(EXERCISE PASSAGE Opens)

Thus, whereas previously methodology was primarily concerned with the philosophical basis of scientific cognition, methodology is now an internally differentiated, highly developed and specialized branch of knowledge. The emphasis on the means of cognition distinguishes methodology from the theory of knowledge, which investigates the cognitive activity as a whole and, especially, the substantive foundation of cognition. Methodology differs from the sociology of science and other branches of the science of science in its orientation toward internal mechanisms and the logic of the organization and advancement of knowledge. The essence and specific nature of methodology remain a subject of dispute because the place of methodological knowledge in science is still ambiguous: in the hierarchical organization of scientific knowledge, knowledge of a higher level of abstraction often performs methodological functions with respect to more concrete knowledge (for example, cybernetic concepts of control, information, and feedback play the role of methodological postulates in neurocybernetics, bionics, and computer technology). Moreover, science itself is essentially a methodological means for the practical activity of society. It is here that the general dialectic of the interaction of the end and means of activity becomes manifest: that which was the end in one system of activity becomes the means in another. However, the current problems of methodology are not exhausted by this transformation of means to ends and ends to means, since knowledge specially intended to perform methodological functions has become a reality.
The diversity of this knowledge is made evident by the existence of its several classifications. One of the most widely accepted, though somewhat arbitrary, divisions of methodological knowledge is into the substantive and the formal.
The substantive aspect of methodology includes such problems as the structure of scientific knowledge in general and of scientific theory in particular; the laws of the origin, function, and change of scientific theories; the conceptual framework of science and of its individual disciplines; the characteristics of the explanatory schemata used in science and the historical development of these schemata (in particular, the transition from the completely determinist schemata of the mechanist era to the functional, structural, and genetic explanatory schemata that are widely used in modern science); the principles of approaching the subject under study (for example, the elementarist and integral and systemic approaches); the structure and operational equipment of scientific methods; the conditions that fall within the scope of science; the limits of the applicability of the specific methodological means; and the methods of synthesizing the various theoretical concepts about the subject under study.

(EXERCISE PASSAGE Closes)
(RAW DATA Opens)

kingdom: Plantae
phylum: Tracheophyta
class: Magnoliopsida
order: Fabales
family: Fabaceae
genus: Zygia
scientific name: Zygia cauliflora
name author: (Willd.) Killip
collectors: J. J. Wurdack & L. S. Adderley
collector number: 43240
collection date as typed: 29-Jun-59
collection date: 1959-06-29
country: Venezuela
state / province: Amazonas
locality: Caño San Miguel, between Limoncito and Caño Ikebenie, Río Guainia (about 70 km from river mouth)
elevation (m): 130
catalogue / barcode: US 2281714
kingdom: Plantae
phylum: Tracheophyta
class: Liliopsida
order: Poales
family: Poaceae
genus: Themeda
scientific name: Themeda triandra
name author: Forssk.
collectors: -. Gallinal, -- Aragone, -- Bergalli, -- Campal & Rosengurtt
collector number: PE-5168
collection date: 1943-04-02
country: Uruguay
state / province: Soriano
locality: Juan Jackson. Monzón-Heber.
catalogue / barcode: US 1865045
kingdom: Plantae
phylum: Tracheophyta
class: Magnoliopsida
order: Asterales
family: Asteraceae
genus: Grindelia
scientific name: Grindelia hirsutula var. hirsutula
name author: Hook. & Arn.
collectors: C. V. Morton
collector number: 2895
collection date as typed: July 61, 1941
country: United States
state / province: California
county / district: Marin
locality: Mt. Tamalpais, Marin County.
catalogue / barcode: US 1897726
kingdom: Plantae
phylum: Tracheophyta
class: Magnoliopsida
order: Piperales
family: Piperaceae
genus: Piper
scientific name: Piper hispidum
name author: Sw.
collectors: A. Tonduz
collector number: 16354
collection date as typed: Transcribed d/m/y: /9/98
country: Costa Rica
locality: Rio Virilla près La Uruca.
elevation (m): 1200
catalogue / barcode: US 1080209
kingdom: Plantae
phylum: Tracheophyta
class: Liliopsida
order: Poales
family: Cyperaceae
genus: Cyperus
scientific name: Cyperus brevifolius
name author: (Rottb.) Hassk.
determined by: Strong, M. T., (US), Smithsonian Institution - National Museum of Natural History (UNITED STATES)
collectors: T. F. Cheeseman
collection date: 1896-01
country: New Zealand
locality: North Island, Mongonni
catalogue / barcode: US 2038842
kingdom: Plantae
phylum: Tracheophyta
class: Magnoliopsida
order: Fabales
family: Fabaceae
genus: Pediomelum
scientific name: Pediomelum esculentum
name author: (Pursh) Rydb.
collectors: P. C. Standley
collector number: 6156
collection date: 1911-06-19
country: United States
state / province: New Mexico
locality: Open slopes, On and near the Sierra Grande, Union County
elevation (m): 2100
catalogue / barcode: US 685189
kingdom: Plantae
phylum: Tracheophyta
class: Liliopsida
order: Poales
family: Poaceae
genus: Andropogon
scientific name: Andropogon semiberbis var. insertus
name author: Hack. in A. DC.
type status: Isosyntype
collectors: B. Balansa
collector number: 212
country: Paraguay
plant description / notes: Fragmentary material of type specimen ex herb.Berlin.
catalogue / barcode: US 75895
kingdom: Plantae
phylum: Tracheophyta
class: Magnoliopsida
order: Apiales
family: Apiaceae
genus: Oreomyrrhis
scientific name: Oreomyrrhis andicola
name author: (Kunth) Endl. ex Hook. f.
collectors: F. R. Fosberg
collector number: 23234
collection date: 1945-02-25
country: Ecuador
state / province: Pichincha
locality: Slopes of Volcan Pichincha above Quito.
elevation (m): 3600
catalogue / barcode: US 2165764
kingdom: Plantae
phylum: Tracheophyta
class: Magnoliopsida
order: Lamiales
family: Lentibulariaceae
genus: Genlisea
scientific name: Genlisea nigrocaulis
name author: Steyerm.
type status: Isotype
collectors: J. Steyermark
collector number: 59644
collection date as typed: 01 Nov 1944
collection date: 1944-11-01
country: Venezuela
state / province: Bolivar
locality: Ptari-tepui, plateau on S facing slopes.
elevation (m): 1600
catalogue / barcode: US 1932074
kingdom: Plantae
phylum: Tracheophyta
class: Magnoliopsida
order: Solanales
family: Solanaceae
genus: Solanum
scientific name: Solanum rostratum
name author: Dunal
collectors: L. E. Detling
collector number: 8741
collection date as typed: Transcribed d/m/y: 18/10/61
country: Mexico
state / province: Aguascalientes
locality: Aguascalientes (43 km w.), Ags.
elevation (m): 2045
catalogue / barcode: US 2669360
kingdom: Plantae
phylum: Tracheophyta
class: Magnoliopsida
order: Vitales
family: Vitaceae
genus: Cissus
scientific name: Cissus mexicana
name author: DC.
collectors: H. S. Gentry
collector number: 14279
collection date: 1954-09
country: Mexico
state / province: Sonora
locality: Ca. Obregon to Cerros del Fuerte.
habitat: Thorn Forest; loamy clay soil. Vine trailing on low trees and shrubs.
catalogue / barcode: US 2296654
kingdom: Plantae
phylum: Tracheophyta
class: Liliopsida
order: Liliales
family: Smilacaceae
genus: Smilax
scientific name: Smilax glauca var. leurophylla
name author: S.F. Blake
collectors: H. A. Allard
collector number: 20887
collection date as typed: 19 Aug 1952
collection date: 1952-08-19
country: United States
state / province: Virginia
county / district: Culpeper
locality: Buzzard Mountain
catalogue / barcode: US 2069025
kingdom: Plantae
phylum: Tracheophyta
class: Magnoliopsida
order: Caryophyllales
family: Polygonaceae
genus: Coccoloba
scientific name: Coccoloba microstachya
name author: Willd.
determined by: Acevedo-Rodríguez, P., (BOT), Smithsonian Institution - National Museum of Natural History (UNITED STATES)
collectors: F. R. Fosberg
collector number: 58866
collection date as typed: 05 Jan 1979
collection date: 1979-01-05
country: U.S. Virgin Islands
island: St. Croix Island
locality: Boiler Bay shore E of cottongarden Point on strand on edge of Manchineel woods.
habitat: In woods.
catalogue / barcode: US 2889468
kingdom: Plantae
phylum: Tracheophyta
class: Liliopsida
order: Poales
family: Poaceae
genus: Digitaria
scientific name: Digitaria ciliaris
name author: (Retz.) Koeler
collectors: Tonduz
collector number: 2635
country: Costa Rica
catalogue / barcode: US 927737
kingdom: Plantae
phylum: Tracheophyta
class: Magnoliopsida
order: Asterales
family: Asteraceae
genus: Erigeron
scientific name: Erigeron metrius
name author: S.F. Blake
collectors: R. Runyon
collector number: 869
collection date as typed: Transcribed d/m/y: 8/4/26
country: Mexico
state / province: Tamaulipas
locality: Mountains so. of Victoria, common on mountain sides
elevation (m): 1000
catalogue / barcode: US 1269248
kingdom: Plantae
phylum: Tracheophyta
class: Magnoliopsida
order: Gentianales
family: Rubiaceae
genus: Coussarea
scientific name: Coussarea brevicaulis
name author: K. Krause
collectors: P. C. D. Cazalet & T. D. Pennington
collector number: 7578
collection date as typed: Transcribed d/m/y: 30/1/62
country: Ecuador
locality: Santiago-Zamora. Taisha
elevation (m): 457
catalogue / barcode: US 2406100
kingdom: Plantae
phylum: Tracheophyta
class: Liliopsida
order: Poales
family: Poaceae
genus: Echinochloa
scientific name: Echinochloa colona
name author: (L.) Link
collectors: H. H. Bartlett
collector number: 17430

(RAW DATA Closes)

__TASKS TO CARRY OUT__:
1. In the passage on methodology, what distinguishes methodology from the theory of knowledge?
2. Carry on the passage on methodology past its final sentence, keeping its style.

__RESPONSES TO THE EXERCISE__:
1. Its emphasis on the means of cognition.

2.
The formal aspect of methodology is related to the analysis of the language of science; the formal structure of the scientific explanation; the description and analysis of formal and formalized research methods, in particular, the methods used to formulate scientific theories and the conditions for the logical truth of these theories; and the typology of systems of knowledge.
It was precisely this set of problems that raised the question of the logical structure of scientific knowledge and established scientific methodology as an independent field of knowledge. The neopositivists, who first applied the methods of modern formal logic to the analysis of scientific knowledge, made a significant contribution to scientific methodology. However, in their philosophical-methodological interpretation of the results obtained, the neopositivists greatly exaggerated the formal aspect of methodology, ignoring the substantive aspect and the problem of the development of knowledge. Research in this field of methodology is now very closely related to research in the logic of science.
The division of methodology into different levels of methodological analysis is of fundamental importance. In general, a distinction is made between philosophical methodology and the methodology of specific sciences. Philosophical methodology does not exist as a special branch of philosophy—the entire system of philosophical knowledge performs methodological functions. As scientific development has shown, dialectical and historical materialism provides the most adequate philosophical basis for scientific knowledge. As methodology of science in general, the dialectic and materialism are equally important, and dialectical and historical materialism function as a methodology that deals with knowledge of human society. Because dialectical materialism directs the investigator toward discovery of an objective dialectics, which it expresses in laws and categories, it performs its heuristic role. The world-view (weltanschauliche) interpretation of scientific results, given from the standpoint of the dialectic and materialism, is also of very great methodological significance. On the philosophical level the methodology does not function as a rigid system of norms and “recipes” or technical procedures—such an interpretation would inevitably lead to the dogmatization of scientific knowledge—but rather as a system of premises and guidelines for cognitive activity. These include both substantive premises (the world-view foundations of scientific thought, the philosophical “picture of the world”) and formal premises (that is, those which pertain to the general forms of scientific thinking and to its historically defined categorical structure). One of the cardinal methodological problems that arise in this connection deals with the determination of the specific nature of various fields of knowledge, in particular the specific nature of knowledge in the humanities in comparison with natural scientific knowledge (for example, one must take into account the fact that in the humanities the values, class, and party affiliations of the investigator directly affect his approach and one must recognize the necessity of correctly interpretating the complex structure of purposeful human activity and its results).
Modern philosophical-methodological research has led to important discoveries concerning the functioning and development of cognition. These include the laws of the continuous succession of scientific theories (the correspondence principle); the discovery of a “paradigm” of thinking (that is, the aggregate of inexplicitly assigned regulatory principles) that is specific for each era of scientific development; the methodological features of artificial languages used in science; the specific nature of various kinds of scientific explanation; the methods of formulating scientific theories (such as the deductive, hypothetical-deductive, and genetic methods); and the characteristics of a number of methodological approaches in modern knowledge (such as the systemic approach, structuralism, cybernetic methods, and the methods of probabilistic thinking).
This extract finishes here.